With these considerations in mind, the EBIC advocates the removal of the examples provided by the EBA from “a reduced income in retirement” until and including “deferred payments of principal or interest”.
Draft Guideline 7.1:
As a general remark, the risk profile of a loan typically depends on the individual circumstances of a borrower; a loan that might pose a higher risk for one borrower because of their circumstances may not for another because of a different set of circumstances. What is important is complete and comprehensive information and adequate explanations to the candidate borrower of the features of different loans. It should be recalled that specific loan types with particular features, such as foreign currency loans and variable interest rate loans, are extensively addressed in the MCD and it is our view that no further action is required in this respect.

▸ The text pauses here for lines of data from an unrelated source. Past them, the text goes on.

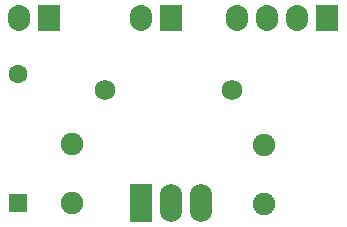
<source format=gbr>
G04*
G04 #@! TF.GenerationSoftware,Altium Limited,Altium Designer,25.8.1 (18)*
G04*
G04 Layer_Color=16711935*
%FSLAX42Y42*%
%MOMM*%
G71*
G04*
G04 #@! TF.SameCoordinates,2F32B27C-ED81-4B25-BD7C-17359FCC7723*
G04*
G04*
G04 #@! TF.FilePolarity,Negative*
G04*
G01*
G75*
%ADD13C,1.90*%
%ADD14O,1.90X2.20*%
%ADD15R,1.90X2.20*%
%ADD16R,1.90X3.20*%
%ADD17O,1.90X3.20*%
%ADD18C,1.60*%
%ADD19R,1.60X1.60*%
%ADD20C,1.73*%
D13*
X7036Y10588D02*
D03*
Y10088D02*
D03*
X5405Y10099D02*
D03*
Y10599D02*
D03*
D14*
X5994Y11659D02*
D03*
X7061Y11660D02*
D03*
X7315D02*
D03*
X6807D02*
D03*
X4963Y11659D02*
D03*
D15*
X6248D02*
D03*
X7569Y11660D02*
D03*
X5217Y11659D02*
D03*
D16*
X5988Y10099D02*
D03*
D17*
X6242D02*
D03*
X6496D02*
D03*
D18*
X4953Y11186D02*
D03*
D19*
Y10099D02*
D03*
D20*
X5683Y11049D02*
D03*
X6763D02*
D03*
M02*

</source>
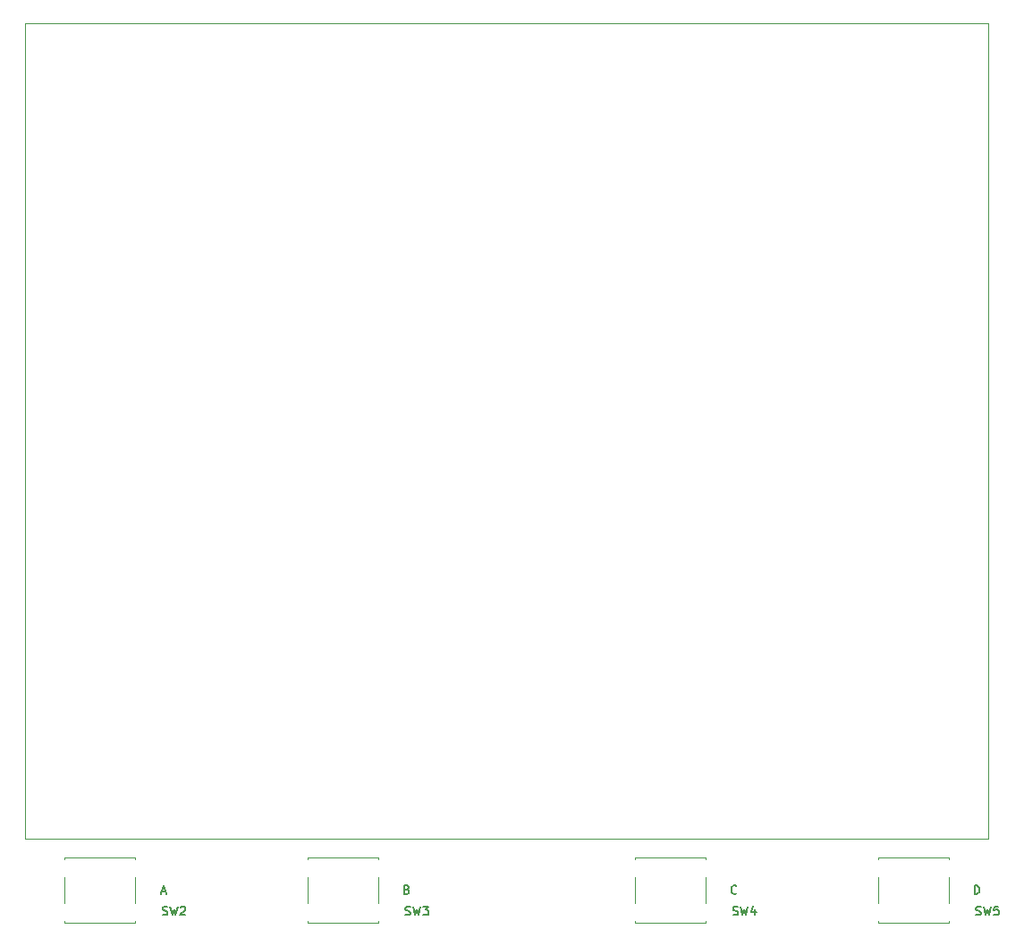
<source format=gbr>
G04 #@! TF.GenerationSoftware,KiCad,Pcbnew,(5.99.0-263-g133772e96)*
G04 #@! TF.CreationDate,2019-11-01T12:35:40+01:00*
G04 #@! TF.ProjectId,pocasicko,706f6361-7369-4636-9b6f-2e6b69636164,1*
G04 #@! TF.SameCoordinates,Original*
G04 #@! TF.FileFunction,Legend,Top*
G04 #@! TF.FilePolarity,Positive*
%FSLAX46Y46*%
G04 Gerber Fmt 4.6, Leading zero omitted, Abs format (unit mm)*
G04 Created by KiCad (PCBNEW (5.99.0-263-g133772e96)) date 2019-11-01 12:35:40*
%MOMM*%
%LPD*%
G04 APERTURE LIST*
%ADD10C,0.120000*%
%ADD11C,0.152400*%
G04 APERTURE END LIST*
D10*
X106900000Y-129100000D02*
X198100000Y-129100000D01*
X198100000Y-129100000D02*
X198100000Y-51900000D01*
X198100000Y-51900000D02*
X106900000Y-51900000D01*
X106900000Y-51900000D02*
X106900000Y-129100000D01*
X187650000Y-137100000D02*
X194350000Y-137100000D01*
X194350000Y-130900000D02*
X187650000Y-130900000D01*
X194350000Y-132800000D02*
X194350000Y-135200000D01*
X187650000Y-132800000D02*
X187650000Y-135200000D01*
X187650000Y-130900000D02*
X187650000Y-131100000D01*
X187650000Y-137100000D02*
X187650000Y-136900000D01*
X194350000Y-137100000D02*
X194350000Y-136900000D01*
X194350000Y-130900000D02*
X194350000Y-131100000D01*
X164650000Y-137100000D02*
X171350000Y-137100000D01*
X171350000Y-130900000D02*
X164650000Y-130900000D01*
X171350000Y-132800000D02*
X171350000Y-135200000D01*
X164650000Y-132800000D02*
X164650000Y-135200000D01*
X164650000Y-130900000D02*
X164650000Y-131100000D01*
X164650000Y-137100000D02*
X164650000Y-136900000D01*
X171350000Y-137100000D02*
X171350000Y-136900000D01*
X171350000Y-130900000D02*
X171350000Y-131100000D01*
X133650000Y-137100000D02*
X140350000Y-137100000D01*
X140350000Y-130900000D02*
X133650000Y-130900000D01*
X140350000Y-132800000D02*
X140350000Y-135200000D01*
X133650000Y-132800000D02*
X133650000Y-135200000D01*
X133650000Y-130900000D02*
X133650000Y-131100000D01*
X133650000Y-137100000D02*
X133650000Y-136900000D01*
X140350000Y-137100000D02*
X140350000Y-136900000D01*
X140350000Y-130900000D02*
X140350000Y-131100000D01*
X110650000Y-137100000D02*
X117350000Y-137100000D01*
X117350000Y-130900000D02*
X110650000Y-130900000D01*
X117350000Y-132800000D02*
X117350000Y-135200000D01*
X110650000Y-132800000D02*
X110650000Y-135200000D01*
X110650000Y-130900000D02*
X110650000Y-131100000D01*
X110650000Y-137100000D02*
X110650000Y-136900000D01*
X117350000Y-137100000D02*
X117350000Y-136900000D01*
X117350000Y-130900000D02*
X117350000Y-131100000D01*
D11*
X196916266Y-136328990D02*
X197032380Y-136367695D01*
X197225904Y-136367695D01*
X197303314Y-136328990D01*
X197342019Y-136290285D01*
X197380723Y-136212876D01*
X197380723Y-136135466D01*
X197342019Y-136058057D01*
X197303314Y-136019352D01*
X197225904Y-135980647D01*
X197071085Y-135941942D01*
X196993676Y-135903238D01*
X196954971Y-135864533D01*
X196916266Y-135787123D01*
X196916266Y-135709714D01*
X196954971Y-135632304D01*
X196993676Y-135593600D01*
X197071085Y-135554895D01*
X197264609Y-135554895D01*
X197380723Y-135593600D01*
X197651657Y-135554895D02*
X197845180Y-136367695D01*
X198000000Y-135787123D01*
X198154819Y-136367695D01*
X198348342Y-135554895D01*
X199045028Y-135554895D02*
X198657980Y-135554895D01*
X198619276Y-135941942D01*
X198657980Y-135903238D01*
X198735390Y-135864533D01*
X198928914Y-135864533D01*
X199006323Y-135903238D01*
X199045028Y-135941942D01*
X199083733Y-136019352D01*
X199083733Y-136212876D01*
X199045028Y-136290285D01*
X199006323Y-136328990D01*
X198928914Y-136367695D01*
X198735390Y-136367695D01*
X198657980Y-136328990D01*
X198619276Y-136290285D01*
X196787123Y-134367695D02*
X196787123Y-133554895D01*
X196980647Y-133554895D01*
X197096761Y-133593600D01*
X197174171Y-133671009D01*
X197212876Y-133748419D01*
X197251580Y-133903238D01*
X197251580Y-134019352D01*
X197212876Y-134174171D01*
X197174171Y-134251580D01*
X197096761Y-134328990D01*
X196980647Y-134367695D01*
X196787123Y-134367695D01*
X173916266Y-136328990D02*
X174032380Y-136367695D01*
X174225904Y-136367695D01*
X174303314Y-136328990D01*
X174342019Y-136290285D01*
X174380723Y-136212876D01*
X174380723Y-136135466D01*
X174342019Y-136058057D01*
X174303314Y-136019352D01*
X174225904Y-135980647D01*
X174071085Y-135941942D01*
X173993676Y-135903238D01*
X173954971Y-135864533D01*
X173916266Y-135787123D01*
X173916266Y-135709714D01*
X173954971Y-135632304D01*
X173993676Y-135593600D01*
X174071085Y-135554895D01*
X174264609Y-135554895D01*
X174380723Y-135593600D01*
X174651657Y-135554895D02*
X174845180Y-136367695D01*
X175000000Y-135787123D01*
X175154819Y-136367695D01*
X175348342Y-135554895D01*
X176006323Y-135825828D02*
X176006323Y-136367695D01*
X175812800Y-135516190D02*
X175619276Y-136096761D01*
X176122438Y-136096761D01*
X174251580Y-134290285D02*
X174212876Y-134328990D01*
X174096761Y-134367695D01*
X174019352Y-134367695D01*
X173903238Y-134328990D01*
X173825828Y-134251580D01*
X173787123Y-134174171D01*
X173748419Y-134019352D01*
X173748419Y-133903238D01*
X173787123Y-133748419D01*
X173825828Y-133671009D01*
X173903238Y-133593600D01*
X174019352Y-133554895D01*
X174096761Y-133554895D01*
X174212876Y-133593600D01*
X174251580Y-133632304D01*
X142916266Y-136328990D02*
X143032380Y-136367695D01*
X143225904Y-136367695D01*
X143303314Y-136328990D01*
X143342019Y-136290285D01*
X143380723Y-136212876D01*
X143380723Y-136135466D01*
X143342019Y-136058057D01*
X143303314Y-136019352D01*
X143225904Y-135980647D01*
X143071085Y-135941942D01*
X142993676Y-135903238D01*
X142954971Y-135864533D01*
X142916266Y-135787123D01*
X142916266Y-135709714D01*
X142954971Y-135632304D01*
X142993676Y-135593600D01*
X143071085Y-135554895D01*
X143264609Y-135554895D01*
X143380723Y-135593600D01*
X143651657Y-135554895D02*
X143845180Y-136367695D01*
X144000000Y-135787123D01*
X144154819Y-136367695D01*
X144348342Y-135554895D01*
X144580571Y-135554895D02*
X145083733Y-135554895D01*
X144812800Y-135864533D01*
X144928914Y-135864533D01*
X145006323Y-135903238D01*
X145045028Y-135941942D01*
X145083733Y-136019352D01*
X145083733Y-136212876D01*
X145045028Y-136290285D01*
X145006323Y-136328990D01*
X144928914Y-136367695D01*
X144696685Y-136367695D01*
X144619276Y-136328990D01*
X144580571Y-136290285D01*
X143058057Y-133941942D02*
X143174171Y-133980647D01*
X143212876Y-134019352D01*
X143251580Y-134096761D01*
X143251580Y-134212876D01*
X143212876Y-134290285D01*
X143174171Y-134328990D01*
X143096761Y-134367695D01*
X142787123Y-134367695D01*
X142787123Y-133554895D01*
X143058057Y-133554895D01*
X143135466Y-133593600D01*
X143174171Y-133632304D01*
X143212876Y-133709714D01*
X143212876Y-133787123D01*
X143174171Y-133864533D01*
X143135466Y-133903238D01*
X143058057Y-133941942D01*
X142787123Y-133941942D01*
X119916266Y-136328990D02*
X120032380Y-136367695D01*
X120225904Y-136367695D01*
X120303314Y-136328990D01*
X120342019Y-136290285D01*
X120380723Y-136212876D01*
X120380723Y-136135466D01*
X120342019Y-136058057D01*
X120303314Y-136019352D01*
X120225904Y-135980647D01*
X120071085Y-135941942D01*
X119993676Y-135903238D01*
X119954971Y-135864533D01*
X119916266Y-135787123D01*
X119916266Y-135709714D01*
X119954971Y-135632304D01*
X119993676Y-135593600D01*
X120071085Y-135554895D01*
X120264609Y-135554895D01*
X120380723Y-135593600D01*
X120651657Y-135554895D02*
X120845180Y-136367695D01*
X121000000Y-135787123D01*
X121154819Y-136367695D01*
X121348342Y-135554895D01*
X121619276Y-135632304D02*
X121657980Y-135593600D01*
X121735390Y-135554895D01*
X121928914Y-135554895D01*
X122006323Y-135593600D01*
X122045028Y-135632304D01*
X122083733Y-135709714D01*
X122083733Y-135787123D01*
X122045028Y-135903238D01*
X121580571Y-136367695D01*
X122083733Y-136367695D01*
X119806476Y-134135466D02*
X120193523Y-134135466D01*
X119729066Y-134367695D02*
X120000000Y-133554895D01*
X120270933Y-134367695D01*
M02*

</source>
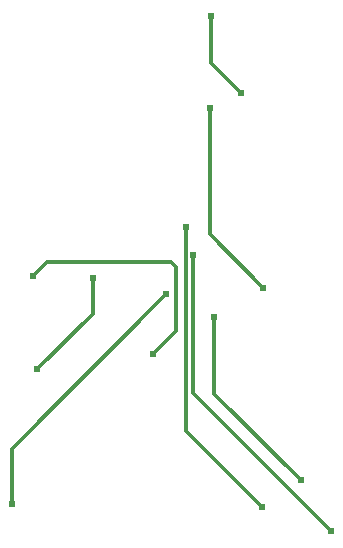
<source format=gbl>
G04 Layer: BottomLayer*
G04 EasyEDA v6.5.47, 2024-11-03 14:34:40*
G04 684bee94884246f2b67ba1c568fef4cc,02b1cd47abf14eeea88f237cf3128960,10*
G04 Gerber Generator version 0.2*
G04 Scale: 100 percent, Rotated: No, Reflected: No *
G04 Dimensions in millimeters *
G04 leading zeros omitted , absolute positions ,4 integer and 5 decimal *
%FSLAX45Y45*%
%MOMM*%

%ADD10C,0.3000*%
%ADD11C,0.6100*%

%LPD*%
D10*
X2755900Y15963900D02*
G01*
X1447800Y14655800D01*
X1447800Y14185900D01*
X3894000Y14387934D02*
G01*
X3162300Y15119634D01*
X3162300Y15773400D01*
X2984500Y16294100D02*
G01*
X2984500Y15125700D01*
X4152900Y13957300D01*
X2921000Y16535400D02*
G01*
X2921000Y14808200D01*
X3568700Y14160500D01*
X3575334Y16019833D02*
G01*
X3124200Y16470970D01*
X3124200Y17538700D01*
X3390900Y17665700D02*
G01*
X3136267Y17920332D01*
X3136267Y18317090D01*
X2647467Y15455193D02*
G01*
X2841810Y15649524D01*
X2841810Y16192228D01*
X2794482Y16239543D01*
X1748843Y16239543D01*
X1625600Y16116300D01*
X2133600Y16103600D02*
G01*
X2133600Y15798800D01*
X1663700Y15328900D01*
D11*
G01*
X1663700Y15328900D03*
G01*
X2133600Y16103600D03*
G01*
X1625600Y16116300D03*
G01*
X2647469Y15455193D03*
G01*
X3390900Y17665700D03*
G01*
X3136267Y18317088D03*
G01*
X3575331Y16019835D03*
G01*
X3124200Y17538700D03*
G01*
X1447800Y14185900D03*
G01*
X2755900Y15963900D03*
G01*
X2921000Y16535400D03*
G01*
X3568700Y14160500D03*
G01*
X2984500Y16294100D03*
G01*
X4152900Y13957300D03*
G01*
X3162300Y15773400D03*
G01*
X3894000Y14387936D03*
M02*

</source>
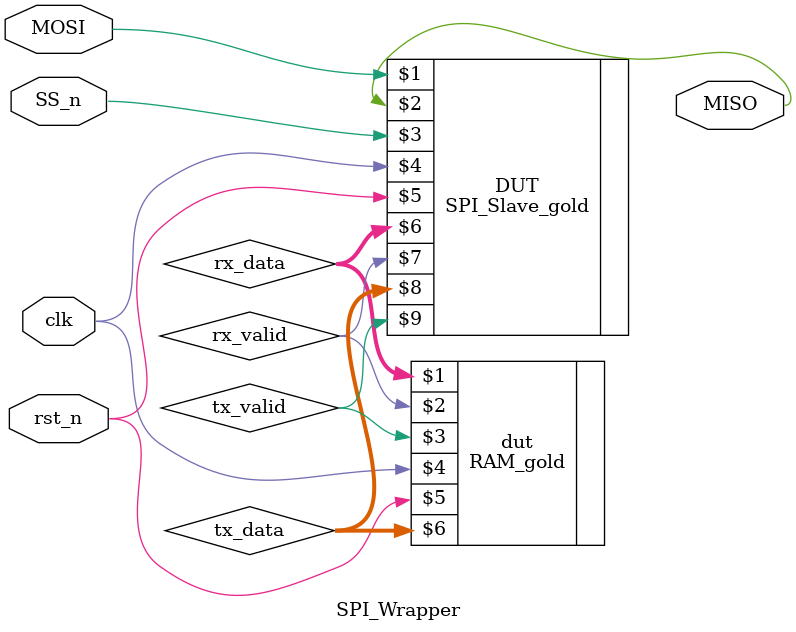
<source format=v>

module SPI_Wrapper(MOSI ,MISO ,SS_n ,clk ,rst_n);
    input MOSI ,SS_n ,clk ,rst_n;
    output MISO;

    wire rx_valid , tx_valid;
    wire [9:0] rx_data;
    wire [7:0]tx_data;

    SPI_Slave_gold DUT (MOSI ,MISO ,SS_n ,clk ,rst_n ,rx_data ,rx_valid ,tx_data ,tx_valid);
    RAM_gold dut (rx_data , rx_valid , tx_valid , clk , rst_n , tx_data);


endmodule
</source>
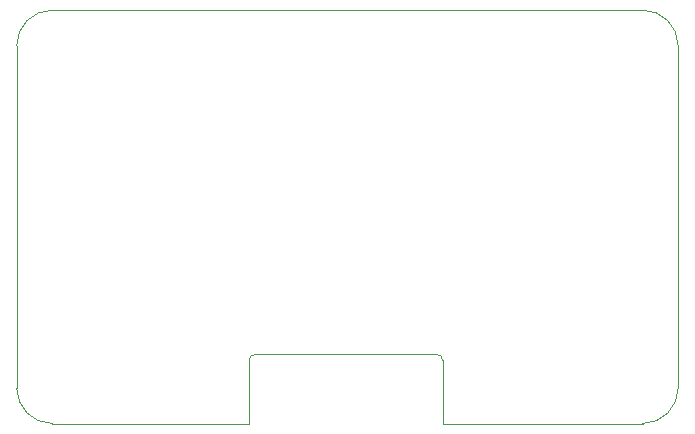
<source format=gm1>
G04 Layer_Color=16711935*
%FSAX44Y44*%
%MOMM*%
G71*
G01*
G75*
%ADD62C,0.0254*%
D62*
X10360657Y10053480D02*
G03*
X10355660Y10058477I-00004997J00000000D01*
G01*
X10201830Y10058480D02*
G03*
X10196830Y10053480I00000000J-00005000D01*
G01*
X10030000Y10350000D02*
G03*
X10000000Y10320000I00000000J-00030000D01*
G01*
X10560000D02*
G03*
X10530000Y10350000I-00030000J00000000D01*
G01*
Y10000000D02*
G03*
X10560000Y10030000I00000000J00030000D01*
G01*
X10000000D02*
G03*
X10030000Y10000000I00030000J00000000D01*
G01*
X10360660Y10000000D02*
Y10053567D01*
X10201830Y10058477D02*
X10355660D01*
X10196830Y10000000D02*
Y10053500D01*
X10360660Y10000000D02*
X10530000D01*
X10560000Y10030000D02*
Y10320000D01*
X10030000Y10350000D02*
X10530000D01*
X10030000Y10000000D02*
X10196830D01*
X10000000Y10030000D02*
Y10320000D01*
M02*

</source>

Specifically on 7.1, the EBIC would like to point out that this guideline effectively relates to prudential requirements, reflecting section 7.3 of the FSB Principles for Sound Mortgage Underwriting. Previous guidelines already allow for creditors to establish policies to differentiate between different customer segments, and therefore, this draft guideline should be deleted.
Following on from points made above, the EBIC believes that it is important to include in the draft guidelines requirements relating to ‘responsible borrowing’, which would oblige borrowers to provide the lender with complete and correct information on their financial situation and personal circumstances in the context of the credit application process.